Recruiting for Your Residency Program

Helping to recruit your program’s next class of residents can be an enjoyable and rewarding experience. However, a recruitment season packed with interviews, dinners, residency fairs, and one-on-one student mentoring during your own rotations can take its toll. You might even question whether the time and energy you are expending is worth it. While your primary goal is the selection of an excellent class of residents whom you will supervise, it’s important to remember that you are also developing your skills as a recruiter during this process.

Just as you are now assessing future residents, you will one day be assessing future partners and staff in order to find that perfect “fit” in your first practice setting. In fact, it’s likely that you will draw on some of the skills you are currently honing – good interviewing techniques, identifying common interests and values, making a personal connection, and evaluating the competency of future colleagues -- as you search for a post-residency practice. And looking a few years down the road, consider that you will employ these skills time and time again as you recruit new practice partners and staff over the life of your career.

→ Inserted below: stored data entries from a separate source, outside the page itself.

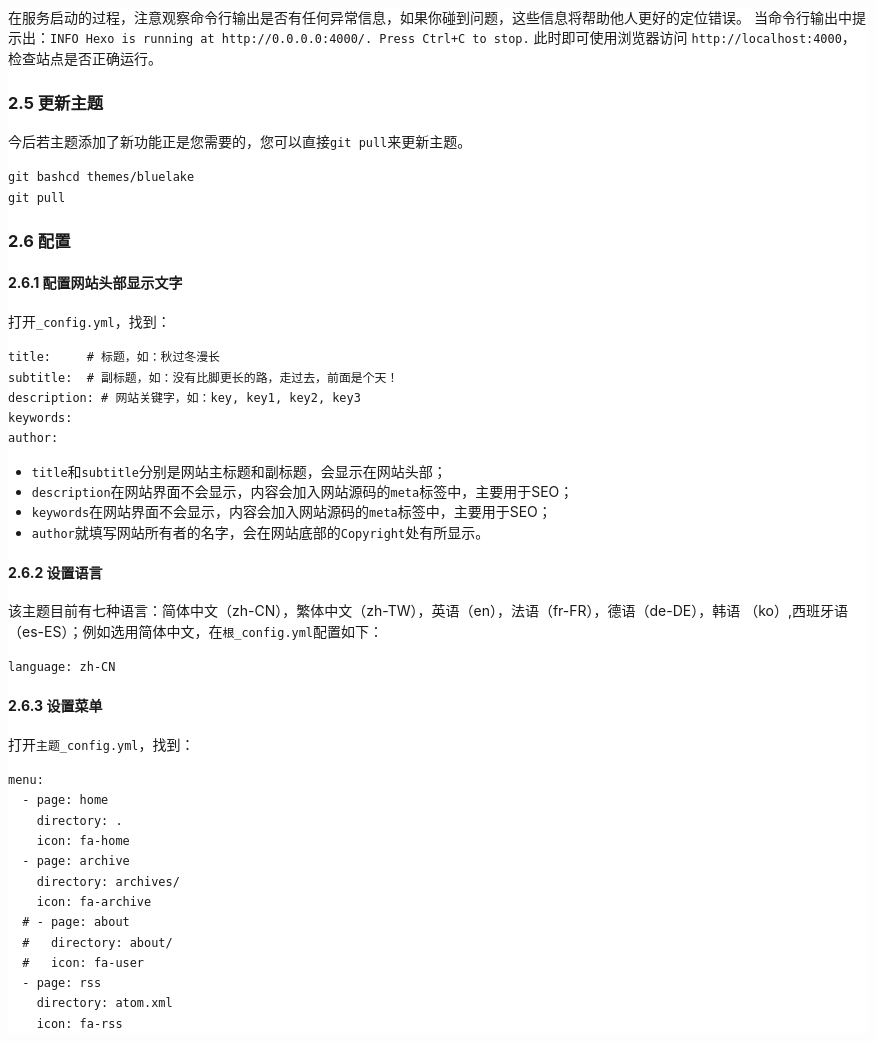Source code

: 在服务启动的过程，注意观察命令行输出是否有任何异常信息，如果你碰到问题，这些信息将帮助他人更好的定位错误。 当命令行输出中提示出：`INFO Hexo is running at http://0.0.0.0:4000/. Press Ctrl+C to stop.`
此时即可使用浏览器访问 `http://localhost:4000`，检查站点是否正确运行。

### 2.5 更新主题

今后若主题添加了新功能正是您需要的，您可以直接`git pull`来更新主题。

```
git bashcd themes/bluelake
git pull
```

### 2.6 配置

#### 2.6.1  配置网站头部显示文字

打开`_config.yml`，找到：

```
title:     # 标题，如：秋过冬漫长
subtitle:  # 副标题，如：没有比脚更长的路，走过去，前面是个天！
description: # 网站关键字，如：key, key1, key2, key3
keywords:
author:
```

- `title`和`subtitle`分别是网站主标题和副标题，会显示在网站头部；
- `description`在网站界面不会显示，内容会加入网站源码的`meta`标签中，主要用于SEO；
- `keywords`在网站界面不会显示，内容会加入网站源码的`meta`标签中，主要用于SEO；
- `author`就填写网站所有者的名字，会在网站底部的`Copyright`处有所显示。

#### 2.6.2 设置语言

该主题目前有七种语言：简体中文（zh-CN），繁体中文（zh-TW），英语（en），法语（fr-FR），德语（de-DE），韩语 （ko）,西班牙语（es-ES）；例如选用简体中文，在`根_config.yml`配置如下：

```
language: zh-CN
```

#### 2.6.3 设置菜单

打开`主题_config.yml`，找到：

```
menu:
  - page: home
    directory: .
    icon: fa-home
  - page: archive
    directory: archives/
    icon: fa-archive
  # - page: about
  #   directory: about/
  #   icon: fa-user
  - page: rss
    directory: atom.xml
    icon: fa-rss
```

Your engagement in the interviewing and hiring process has much to teach.  Consider the following tips:

  • Pay attention to the logistics and legalities of the process.
  • Learn to develop interview questions that get to the heart of the values that are important to you. 
  • Find the setting that best allows you to make that personal connection, whether it’s a formal interview or a group outing or sporting event. 
  • Relationship building is key to good recruitment in residency and in the future. Follow through with communication – thank you letters, confirmations, and answers to questions.

Stan Kozakowski, MD

After a time in private practice, Dr. Kozakowski spent a total of 24 years at the Hunterdon Family Medicine Residency Program in Flemington, New Jersey. He served as faculty and associate director, then as program director for his last 15 years there. He came to the AAFP in 2011 as Director of the Medical Education Division.